Yesterday all the groups under my group's director (my boss's boss) met for an annual meeting to discuss statistics, politics, arbitrary administrative tasks, and a small bit of what I quaintly refer to as "real work". Like all such meetings, it started off with a "safety tip". This is where people with no medical, structural engineering, or injury prevention training give you unsolicited advice on how to behave both at work and at home, as though they were some sort of authority.

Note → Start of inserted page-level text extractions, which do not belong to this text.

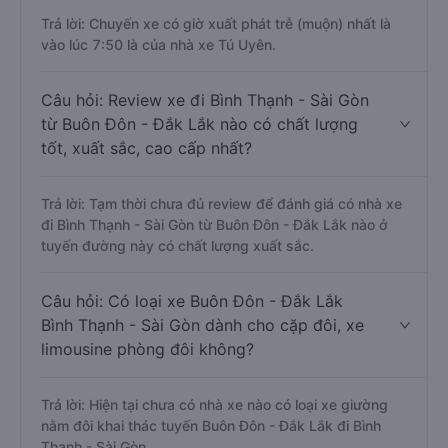
Trả lời: Chuyến xe có giờ xuất phát trễ (muộn) nhất là
vào lúc 7:50 là của nhà xe Tú Uyên.
Câu hỏi: Review xe đi Bình Thạnh - Sài Gòn
từ Buôn Đôn - Đắk Lắk nào có chất lượng
tốt, xuất sắc, cao cấp nhất?
Trả lời: Tạm thời chưa đủ review để đánh giá có nhà xe
đi Bình Thạnh - Sài Gòn từ Buôn Đôn - Đắk Lắk nào ở
tuyến đường này có chất lượng xuất sắc.
Câu hỏi: Có loại xe Buôn Đôn - Đắk Lắk
Bình Thạnh - Sài Gòn dành cho cặp đôi, xe
limousine phòng đôi không?
Trả lời: Hiện tại chưa có nhà xe nào có loại xe giường
nằm đôi khai thác tuyến Buôn Đôn - Đắk Lắk đi Bình
Thạnh - Sài Gòn.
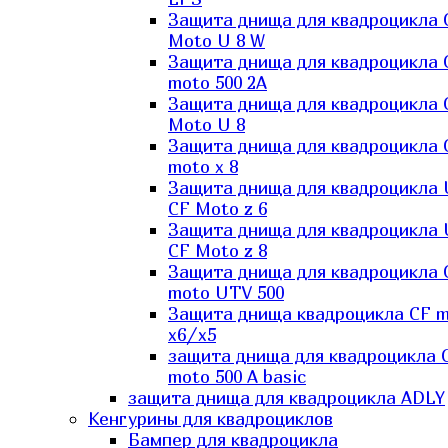
Защита днища для квадроцикла 
Moto U 8 W
Защита днища для квадроцикла 
moto 500 2A
Защита днища для квадроцикла 
Moto U 8
Защита днища для квадроцикла 
moto x 8
Защита днища для квадроцикла
CF Moto z 6
Защита днища для квадроцикла
CF Moto z 8
Защита днища для квадроцикла 
moto UTV 500
Защита днища квадроцикла СF 
x6/x5
защита днища для квадроцикла 
moto 500 A basic
защита днища для квадроцикла ADLY
Кенгурины для квадроциклов
Бампер для квадроцикла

The tip this time was about hand injury prevention, and, although I find the whole "safety tip" phenomenon lame at best (dangerous at worst), this one was pretty sensible. Use the right tool - a crescent wrench is a bad hammer, for example. Most injuries occur to your off hand, e.g., you hammer the hand holding the nail. And lastly, the reflection-inducing question: How much of your job could you do if you lost a finger? A thumb? A hand? As in, we type for money, we dial phones, we take notes, we draw on whiteboards, we sometimes wear shirts with buttons. Hands and fingers are pretty useful for all these tasks. This got me reflecting on some fun keyboard related things I've done over they years.
CompuServe
As members of CompuServe's tech support group, my ex-wife and I (we were engaged at the time) did a lot of case note entries. This is where you summarize what a caller's problem was, what you did to try to fix it, and where the problem stands now. In some cases, a caller has only one phone line, and can't connect to the service while talking to you, and after the call ends, you must take the next call in queue rather than call back later to check on them. Although this is a rule I broke frequently, most tech support people gave the customer the boot happily, and hoped that the customer would get another CSR when they called back saying the problem still wasn't fixed. "Here, try this init string..." flush! "Sometimes that goes away if you reboot..." flush! That sort of thing.